L'équipe Dubček abolit la censure, réhabilite les victimes des procès et prépare la transition de l'étatisation à la socialisation par un système de cogestion avec l'État ainsi que par la fédéralisation du pays (« Programme d'action du Parti communiste tchécoslovaque » adopté en avril), la « révolution froide » du palais gagne la rue en passant par le remplacement des hommes du passé dans tous les corps intermédiaires. Dès mars, les attaques des Soviétiques et de la République démocratique allemande, qui tentent de freiner Dubček et de le couper des éléments les plus avancés, créent dans l'opinion un extraordinaire rassemblement autour des leaders du Printemps doués d'une personnalité souvent très attachante (Dubček, Smrkovsky). Sous la pression de la « gauche » portée par l'opinion, le comité central décide de convoquer un congrès pour le 9 septembre, mais le lendemain de cette décision, les troupes du pacte de Varsovie commencent leurs manœuvres en Tchécoslovaquie. Le 27 juin, une centaine de personnalités de toutes origines publient le Manifeste des Deux Mille Mots qui réclame la liquidation rapide de l'ancien régime et la mobilisation populaire contre les ennemis intérieurs et extérieurs dès avant l'été.
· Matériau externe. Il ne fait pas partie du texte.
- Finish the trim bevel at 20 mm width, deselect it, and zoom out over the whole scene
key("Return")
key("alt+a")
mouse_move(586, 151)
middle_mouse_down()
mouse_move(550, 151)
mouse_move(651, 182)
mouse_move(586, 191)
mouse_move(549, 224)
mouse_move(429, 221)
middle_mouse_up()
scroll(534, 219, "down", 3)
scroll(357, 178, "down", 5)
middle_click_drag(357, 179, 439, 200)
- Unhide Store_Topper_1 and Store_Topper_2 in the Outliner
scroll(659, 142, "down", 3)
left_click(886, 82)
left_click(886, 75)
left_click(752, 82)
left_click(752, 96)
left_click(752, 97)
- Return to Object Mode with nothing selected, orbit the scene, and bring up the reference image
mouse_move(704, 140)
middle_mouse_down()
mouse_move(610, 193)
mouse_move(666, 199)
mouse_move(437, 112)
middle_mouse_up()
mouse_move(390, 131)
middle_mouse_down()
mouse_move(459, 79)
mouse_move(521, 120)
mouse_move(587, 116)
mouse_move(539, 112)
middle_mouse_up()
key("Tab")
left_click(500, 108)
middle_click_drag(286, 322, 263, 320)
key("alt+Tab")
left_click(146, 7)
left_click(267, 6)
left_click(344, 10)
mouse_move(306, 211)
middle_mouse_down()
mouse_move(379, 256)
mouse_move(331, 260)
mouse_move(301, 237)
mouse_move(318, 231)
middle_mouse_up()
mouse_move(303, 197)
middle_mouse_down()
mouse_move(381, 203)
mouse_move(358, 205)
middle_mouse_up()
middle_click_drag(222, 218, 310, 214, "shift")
Lettre ouverte à Dubcek, juillet 1968

Photographie : Lettre ouverte à Dubcek, juillet 1968

Citoyens tchécoslovaques signant une lettre ouverte à Alexander Dubcek, lui demandant de rester ferme face aux Soviétiques. Le Printemps de Prague, accompagné par le nouveau secrétaire du P.C. tchécoslovaque, suscita un grand enthousiasme dans la population.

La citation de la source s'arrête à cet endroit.